• [STATED EXERCISE] Replace "catalogue / barcode" with "catalog number" everywhere in the records below and write them out again with everything else unchanged. Leave the pictures out.

[Collected data entries]
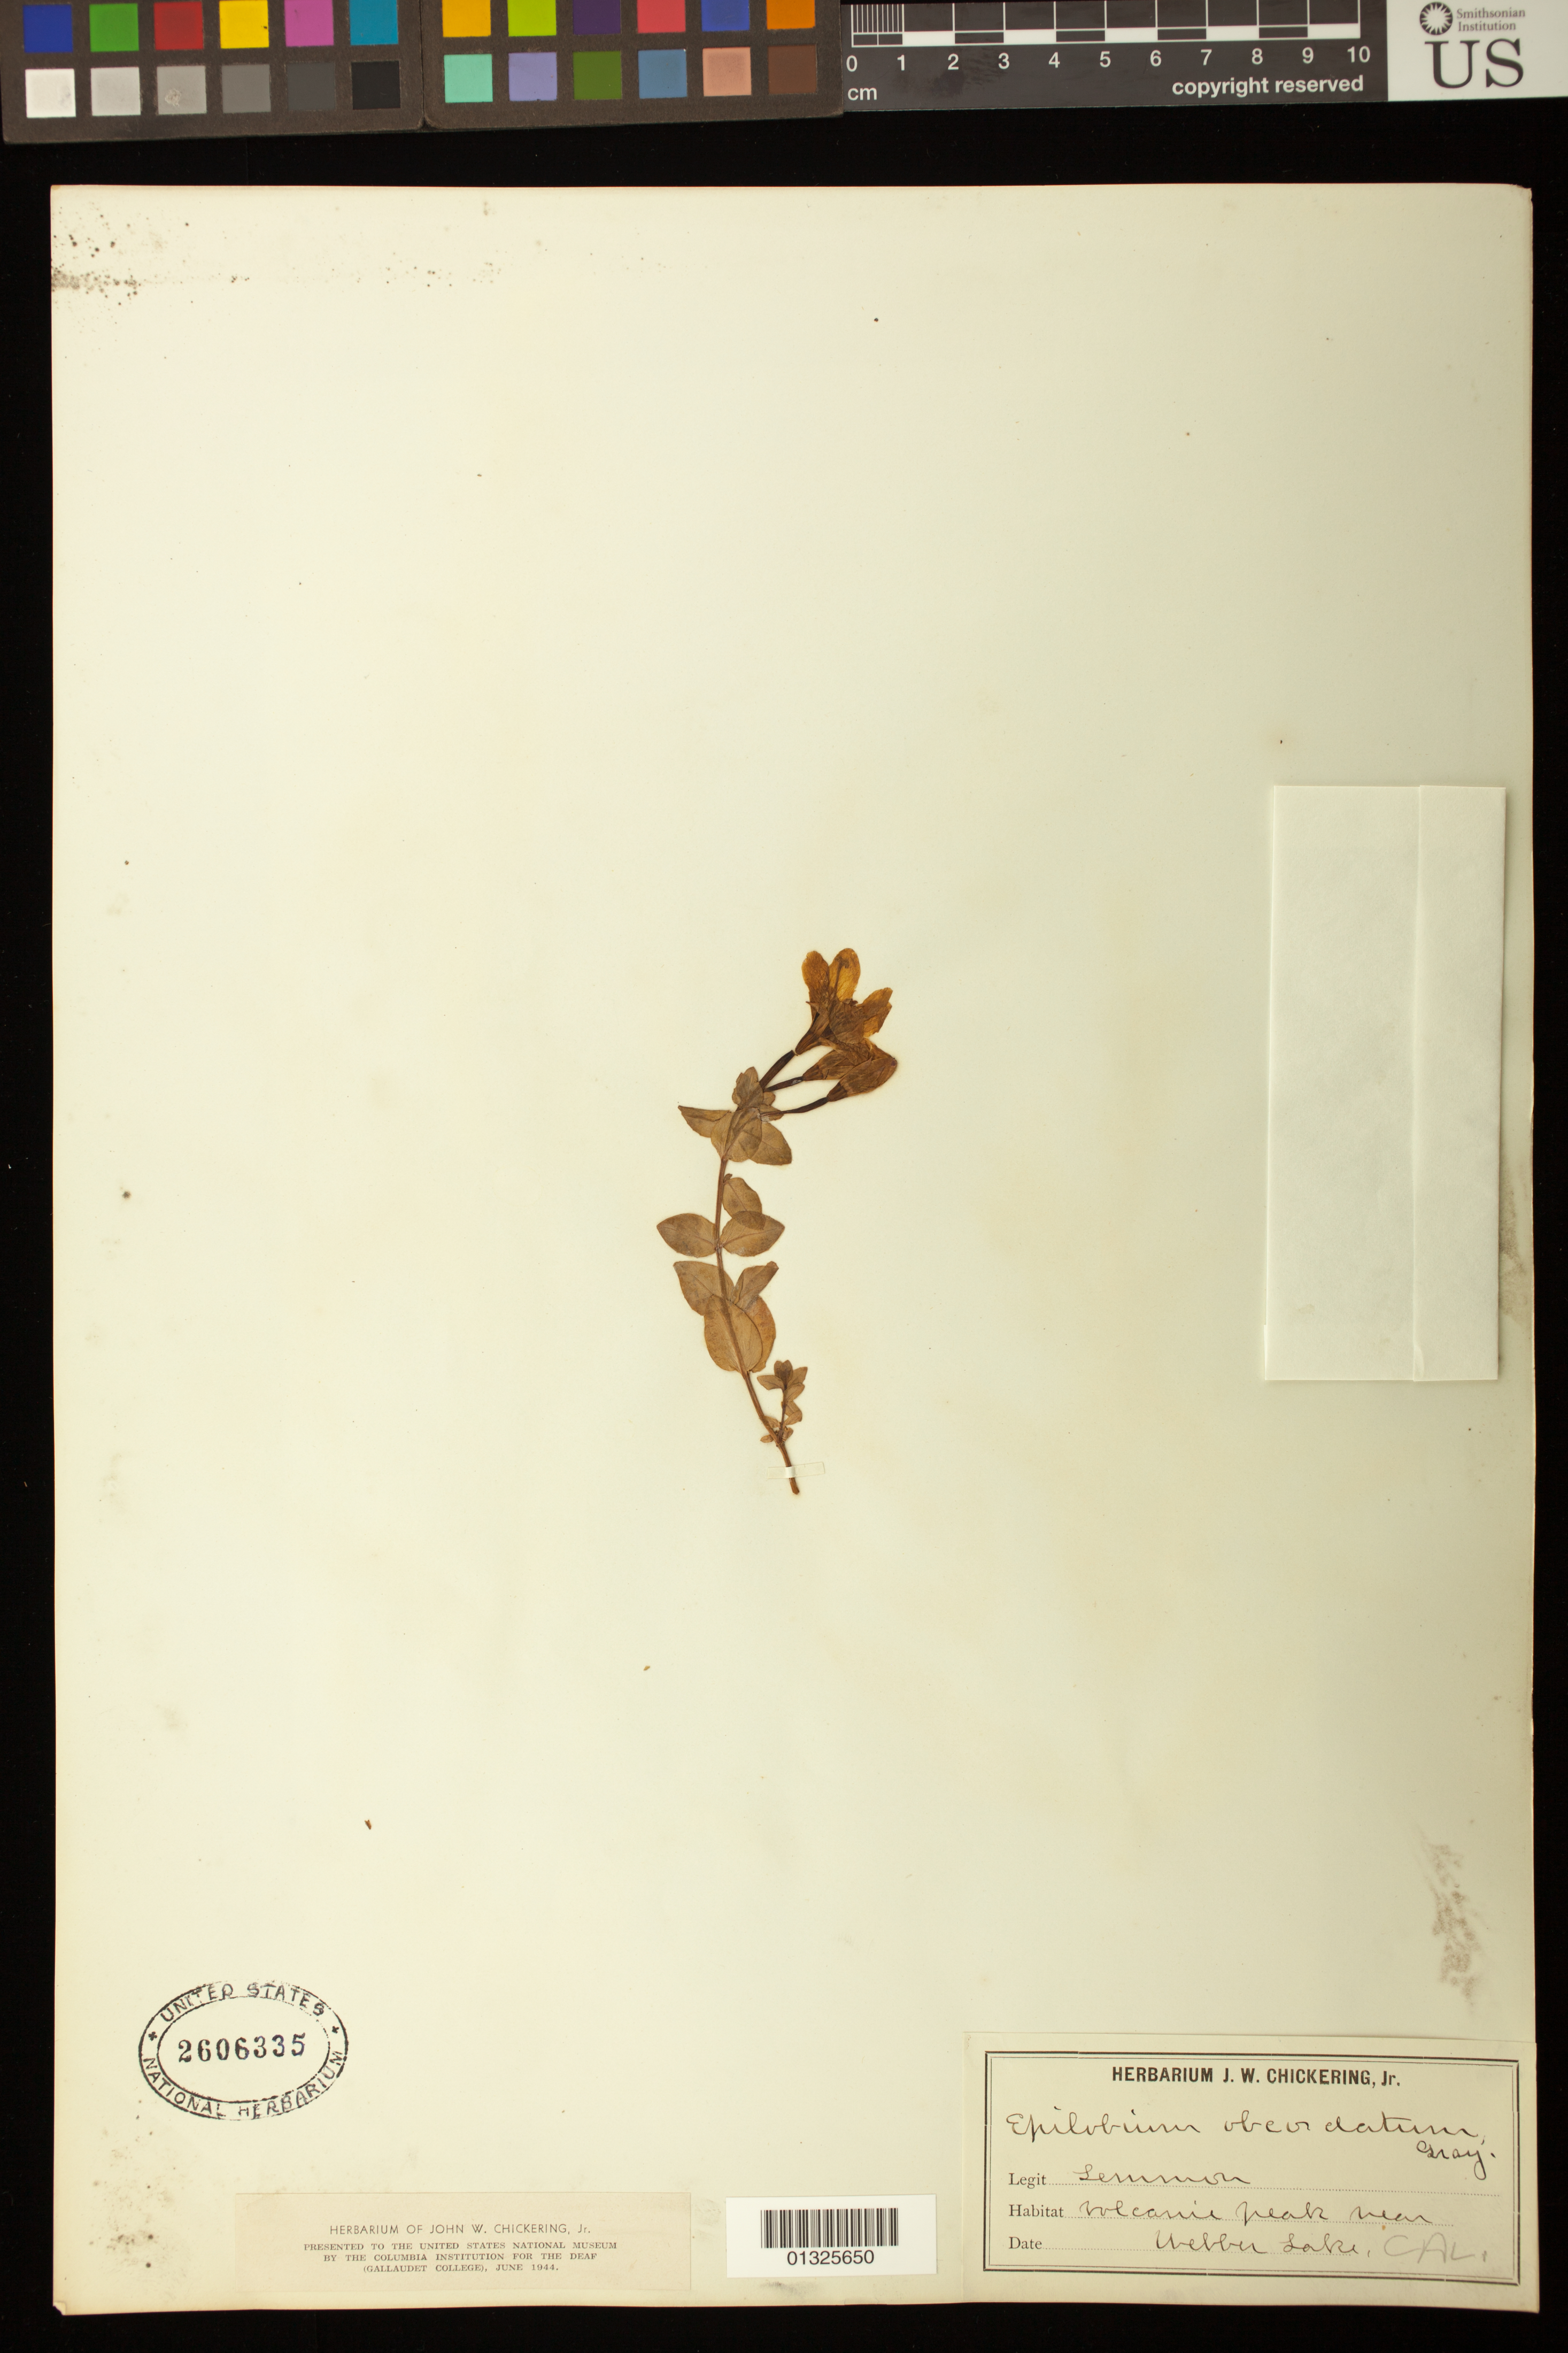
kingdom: Plantae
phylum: Tracheophyta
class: Magnoliopsida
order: Myrtales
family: Onagraceae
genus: Epilobium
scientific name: Epilobium obcordatum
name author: A. Gray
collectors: -- Lemmon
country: United States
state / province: California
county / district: Sierra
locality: Volcanic peak near Webber Lake.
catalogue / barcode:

• [FINISHED EXERCISE]
kingdom: Plantae
phylum: Tracheophyta
class: Magnoliopsida
order: Myrtales
family: Onagraceae
genus: Epilobium
scientific name: Epilobium obcordatum
name author: A. Gray
collectors: -- Lemmon
country: United States
state / province: California
county / district: Sierra
locality: Volcanic peak near Webber Lake.
catalog number:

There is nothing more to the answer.